#### Texte source

Si ces dispositifs ont une efficacité incertaine, l’appropriation et la modification de la météo locale par un acteur économique pose de légitimes questions. Si ces systèmes n’ont pas d’efficacité prouvée, ils constituent un aléa météorologique qui ajoute au dérèglement climatique un nouveau facteur d’origine anthropologique. Certains riverains et habitants disent que les orages de la rive droite du Rhône sont systématiquement repoussés sur la rive gauche par l’excès de tirs lors d’épisodes orageux. D’autres habitants constatent l’absence presque totale de pluie au droit des parcelles arboricoles donc sur le village.
D’autres filières agricoles craignent que la lutte anti-grêle aggrave la sécheresse. Connaissant la difficulté d’une expérimentation en grandeur réelle compte tenu des aléas de la climatologie, il serait toutefois souhaitable d’enfin disposer d’études scientifiques sur cette question. Le caractère aléatoire, jusqu’à preuve du contraire, des dispositifs anti-grêle, empêche une régulation naturelle de la pluviométrie, ce qui est proprement dangereux pour la ressource. Nous ne pouvons ajouter au dérèglement climatique une modification météorologique qui impacte la population, sans savoir si celle-ci a de réels effets protecteurs.

########
#### Matériel fourni

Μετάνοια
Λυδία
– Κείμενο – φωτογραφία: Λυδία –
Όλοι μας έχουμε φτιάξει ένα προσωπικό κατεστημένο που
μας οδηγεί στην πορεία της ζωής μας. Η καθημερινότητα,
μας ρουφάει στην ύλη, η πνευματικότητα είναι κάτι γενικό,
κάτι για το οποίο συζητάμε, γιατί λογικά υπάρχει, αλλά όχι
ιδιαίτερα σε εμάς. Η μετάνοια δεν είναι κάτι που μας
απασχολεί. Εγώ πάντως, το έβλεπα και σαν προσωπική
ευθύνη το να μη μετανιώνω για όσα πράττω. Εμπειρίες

########

Consigne 1: Relevez dans le texte sur la lutte anti-grêle tous les adjectifs qui se terminent par -ique ou -iques, sans répéter ceux qui reviennent plusieurs fois.
Consigne 2: Recopiez tout le passage du texte sur la lutte anti-grêle, de "D’autres filières agricoles" jusqu'à "réels effets protecteurs.".
Consigne 3: Écrivez la suite du texte sur la lutte anti-grêle, après sa dernière phrase.

Votre réponse 1: économique, météorologique, climatique, anthropologique, scientifiques

Votre réponse 2:
D’autres filières agricoles craignent que la lutte anti-grêle aggrave la sécheresse. Connaissant la difficulté d’une expérimentation en grandeur réelle compte tenu des aléas de la climatologie, il serait toutefois souhaitable d’enfin disposer d’études scientifiques sur cette question. Le caractère aléatoire, jusqu’à preuve du contraire, des dispositifs anti-grêle, empêche une régulation naturelle de la pluviométrie, ce qui est proprement dangereux pour la ressource. Nous ne pouvons ajouter au dérèglement climatique une modification météorologique qui impacte la population, sans savoir si celle-ci a de réels effets protecteurs.

Votre réponse 3:
Alors que nous avons vécu un été 2022 extrême du point de vue de la sécheresse et de la ressource en eau, l’Etat doit veiller à ce que notre bien commun le plus précieux soit protégé. On constate que l’accompagnement du secteur viticole est important lors des épisodes de calamités agricoles, de la part de l’Etat et des collectivités locales. C’est par ailleurs une corporation véritablement cajolée en temps ordinaire. Les producteurs de vin bénéficient d’une bienveillance hors norme. Au nom de la politique commerciale de la France notamment, car le vin est un exportateur très important, et dans une balance commerciale calamiteuse (déficitaire de près de 150 milliards d’euros) cela pèse lourd, très lourd. On sait aussi que les collectivités locales calquent leur politique de tourisme sur ce secteur à forte plus-value. Et Vienne n’est pas en reste. C’est bien simple, le vin est le cœur même du tourisme de l’agglo. Les producteurs de VCA cherchent d’ailleurs encore à acquérir des parcelles sur la rive gauche, pour obtenir l’AOC Côtes du Rhône à Chasse sur Rhône, Seyssuel, Vienne et vendre leur vin hors de prix que nous n’avons pas les moyens de nous payer, nous. Mais nous, nous voulons des producteurs de fruits, légumes, légumineuses, des paysans qui nous nourrissent, pas qui font du blé avec nos terres.… Doit-on en plus de tout cela, laisser les producteurs jouer avec les nuages, la pluie, la météo dans ces heures si grave pour l’eau et la terre ?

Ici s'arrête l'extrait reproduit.